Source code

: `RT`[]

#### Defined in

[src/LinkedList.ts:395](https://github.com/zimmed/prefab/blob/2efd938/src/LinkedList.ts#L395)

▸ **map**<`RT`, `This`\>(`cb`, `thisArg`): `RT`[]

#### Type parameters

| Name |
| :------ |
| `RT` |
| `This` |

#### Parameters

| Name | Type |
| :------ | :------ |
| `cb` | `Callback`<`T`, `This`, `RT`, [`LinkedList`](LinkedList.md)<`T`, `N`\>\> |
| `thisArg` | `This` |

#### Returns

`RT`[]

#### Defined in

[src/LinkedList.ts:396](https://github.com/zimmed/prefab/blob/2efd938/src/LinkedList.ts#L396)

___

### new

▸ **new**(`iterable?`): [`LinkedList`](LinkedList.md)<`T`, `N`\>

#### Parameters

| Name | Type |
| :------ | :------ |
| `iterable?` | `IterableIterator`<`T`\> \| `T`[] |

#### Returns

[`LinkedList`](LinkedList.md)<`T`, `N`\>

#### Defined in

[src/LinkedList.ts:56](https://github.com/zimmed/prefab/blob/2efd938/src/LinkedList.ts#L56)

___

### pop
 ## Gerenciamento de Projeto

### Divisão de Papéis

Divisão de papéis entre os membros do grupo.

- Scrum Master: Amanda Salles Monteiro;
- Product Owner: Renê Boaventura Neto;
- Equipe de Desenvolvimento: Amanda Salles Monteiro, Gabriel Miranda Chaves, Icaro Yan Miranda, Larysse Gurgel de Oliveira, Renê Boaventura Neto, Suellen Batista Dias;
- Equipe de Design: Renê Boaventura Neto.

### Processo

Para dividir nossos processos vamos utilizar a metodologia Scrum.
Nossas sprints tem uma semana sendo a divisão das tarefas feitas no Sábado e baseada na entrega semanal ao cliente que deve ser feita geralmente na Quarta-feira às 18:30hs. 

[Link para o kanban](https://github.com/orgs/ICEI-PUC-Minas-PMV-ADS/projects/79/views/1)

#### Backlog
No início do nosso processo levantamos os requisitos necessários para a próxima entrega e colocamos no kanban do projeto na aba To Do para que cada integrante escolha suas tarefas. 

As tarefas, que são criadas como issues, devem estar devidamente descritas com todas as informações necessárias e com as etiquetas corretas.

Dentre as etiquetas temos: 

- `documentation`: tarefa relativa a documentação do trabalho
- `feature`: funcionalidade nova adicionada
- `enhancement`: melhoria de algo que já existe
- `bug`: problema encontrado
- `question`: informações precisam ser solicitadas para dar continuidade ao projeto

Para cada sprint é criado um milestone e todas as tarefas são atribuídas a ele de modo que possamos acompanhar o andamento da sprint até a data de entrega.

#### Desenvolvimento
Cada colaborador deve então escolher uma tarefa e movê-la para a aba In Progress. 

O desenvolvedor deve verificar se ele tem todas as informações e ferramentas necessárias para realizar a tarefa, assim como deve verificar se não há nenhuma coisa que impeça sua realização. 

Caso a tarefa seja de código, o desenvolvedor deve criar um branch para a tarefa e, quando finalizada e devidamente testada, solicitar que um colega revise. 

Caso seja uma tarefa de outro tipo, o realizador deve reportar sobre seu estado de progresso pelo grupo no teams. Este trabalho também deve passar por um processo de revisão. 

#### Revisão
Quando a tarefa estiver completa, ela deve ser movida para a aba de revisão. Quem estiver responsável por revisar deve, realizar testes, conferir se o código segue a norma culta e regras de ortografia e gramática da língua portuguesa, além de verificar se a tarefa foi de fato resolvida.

**WHAT TO WORK ON:** Every line with the word "informações" in it should be copied from the listing above.

**RESPONSE:**
As tarefas, que são criadas como issues, devem estar devidamente descritas com todas as informações necessárias e com as etiquetas corretas.
- `question`: informações precisam ser solicitadas para dar continuidade ao projeto
O desenvolvedor deve verificar se ele tem todas as informações e ferramentas necessárias para realizar a tarefa, assim como deve verificar se não há nenhuma coisa que impeça sua realização. 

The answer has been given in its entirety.